Using git annex
I remember being a young pup using Debian and reading the mailing
lists. I was always seeing the name Joey Hess answering the tough
questions. I had great respect for him then, and it has remained to
this day. I have probably used his unclutter
program for ten
years and it has never crashed. I recently installed ikiwiki
to
run this blog, etckeeper
to track changes in my config files, and
I figured that I should try his other recent software: git-annex
.
I came at it with two objectives: to be able to sync my podcasts and to be able to manage my media files better. The second has worked really well, and the first is hopefully getting there soon. I will concentrate on the second for the moment, since that is what I have working the best. There are multiple use-cases described on git-annex's website – I will just go through mine.
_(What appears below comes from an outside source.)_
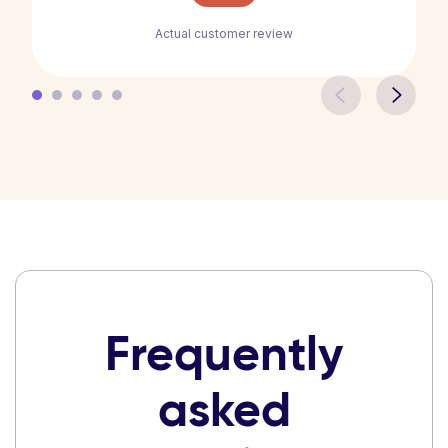
Actual customer review
Frequently
asked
All of my media files are on a terabyte external drive. When I am
at home, I have it mounted as an NFS drive on /media/mybook
. I
have videos there, split into tv
and movies
folders, as well as
music in the music
folder. All of the folders are treated the
same, so I will just go through the procedure I used in the music
folder.
First, I set up the annex:
~ $ cd /media/mybook/music /media/mybook/music $ git init . /media/mybook/music $ git annex init mybook-music /media/mybook/music $ emacs .git/config
at this point, I set the backends
keyword in the [annex]
section
to either SHA1E
or SHA256E
. There is a tradeoff there between
speed and safety – it is a bit more likely that two files hash to
the same file with SHA1E
, but it is faster than SHA256E
. The
E
at the end of the hash means that the filename extension is
preserved in the hashing. This is important for some mp3 players
and other programs that can not tell what type a file is without an
extension. The next command takes a long time with a lot of files:
/media/mybook/music $ git annex add . [All the files are hashed and their contents are put into .git/annex] [You will see that all your files are now symlinks to files in .git/annex] /media/mybook/music $ git commit -m "Added my files"
Now it is possible to clone this repository back on the laptop
~ $ git clone /media/mybook/music ~ $ cd music ~/music $ git annex init laptop-music ~/music $ git remote add mybook-music /media/mybook/music ~/music $ cd /media/mybook/music /media/mybook/music $ git remote add laptop-music ~/music
And now all of the cool stuff can begin. You can look inside the
~/music
directory and see that it appears that all your files are
there. However, they are not taking up any space. What is
happening is that they are broken symlinks to objects in
~/music/.git/annex
. If I want to listen to some of the music, I
move it over to the laptop with the following command
~/music $ git annex get --from mybook-music Beatles/
I can now take my laptop on the plane and listen to the Beatles. When I'm back from my trip, I can free up the space by doing
~/music $ git annex drop Beatles/
Suppose I obtain some new music, getting into the Rolling Stones.
Then I can use git annex add
to add the Stones into my collection,
git commit
them and git pull
in the correct repository to
duplicate the information. I can then use git annex copy
or git annex move
to put the files where I want them.
For now, I have a queue of unseen videos and music that I want to
hear on my laptop, while the bulk of my media collection sits on my
external drive. I can take what I want with me and not worry about
my whole collection using up all of my hard drive. I can see what I
have in a particular repository with the git annex find
command.
As I said, there are many other uses for git-annex and features that I have not yet learned. One thing that I am interested in trying out is using the web as a repository.